The American Immigration Lawyers Association (AILA), through a cadre of attorney volunteers, has negotiated with DHS to provide legal services out of a makeshift trailer on the premises. Despite the concession, these migrants are denied due process and basic human rights. For example, though many detainees have viable asylum claims, and would otherwise be eligible for release on bond, the DHS routinely argues that the immigrants present a security risk due to the surge in migration. The impression among lawyers on the ground is that the "judges" are kowtowing to DHS's agenda by either denying bond outright or setting it at outrageous amounts. There is no easy fix to stemming the flow of immigrants across our Southern border. However, detaining these destitute mothers and children with no bond is no solution; it adds to the trauma they have already suffered and violates their basic human rights.

The Government is required by law to protect individuals in custody and must honor their human rights. Our Government is failing at both. We observed that many of the children suffer from diarrhea, fevers and other ailments. A domestic violence survivor I met with, had a 6-month-old who had twice been sent to the local hospital with viral bronchitis and fevers of 104 degrees. He required antibiotics, rehydration and nebulization treatments. When he was discharged, back to jail he went. The baby was whiney and covered with a rash when I met with them. Children are re-traumatized by being forced to accompany their mothers as they recount the violence they've suffered. I watched as a 4-year-old boy listened to his mother during her three-hour bond hearing. She told how gang members tried to cut her baby out of her stomach because they wrongly believed her husband was part of a rival gang. Later, as she crossed the Rio Grande to enter the U.S., she and her son almost drowned after falling from their raft. In response, the Judge set bond at $15,000, insisting that the mother and 4-year-old constituted a "security risk."

While in Artesia, I also witnessed the humanity of some DHS officers. I watched law enforcement officials carry sleeping babies and hand out crayons and coloring paper. The officers walk an uncomfortable line between enforcing the law and handling their child prisoners. But there is no two ways about it: these children are prisoners. They cannot leave, have no visitation rights, no meaningful right to bond, no access to schooling, toys or appropriate medical attention. They receive no food other than during set meal hours -- an inappropriate condition for children whose dietary needs do not conform to government schedules. Jailing these refugees is un-American and immoral.

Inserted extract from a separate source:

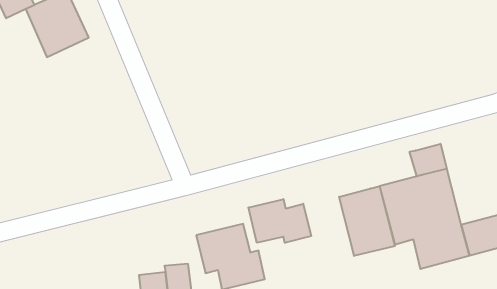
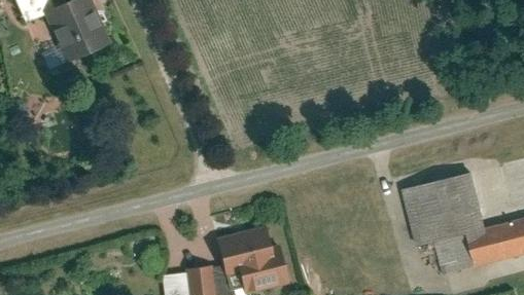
building: [410,144,447,176] -> none
building: [339,186,395,256] -> none
building: [248,199,311,243] -> none

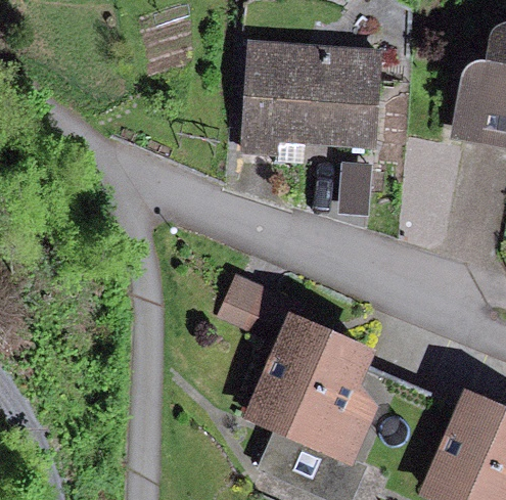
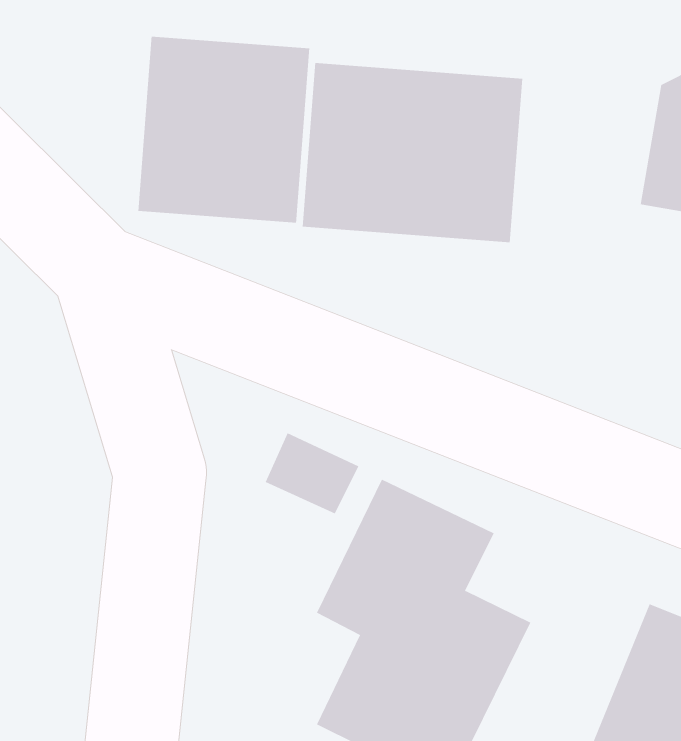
building: none -> [138,36,310,223]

The consequences of mistaken moral and political choices are often only apparent in retrospect. Remember, for example, the St. Louis, a German ship carrying 930 Jewish refugees from Nazi Germany. The US refused entry. Many perished under Hitler. So too, by jailing these hapless migrants in the middle of a vast desert, we are effectively denying them entry to the US, as well as access to counsel. They have no meaningful opportunity to prepare and present their asylum claims. However, it is not too late for this administration to change course. At the very least, these mothers and children should be released on reasonable bond so that they can access the medical, psychological and legal assistance they need.

These migrants cross the desert, often surviving horrific violence and intense suffering because they have no other choice. They are inspired and drawn by the promise of America, just as other immigrants have been before them. Their vision should not prove to be an illusion. Every human being deserves the dignity and care that is compliant with domestic and international law regarding the treatment of refugees. President Obama, release these women and children before its too late. Your legacy and their lives depend on it.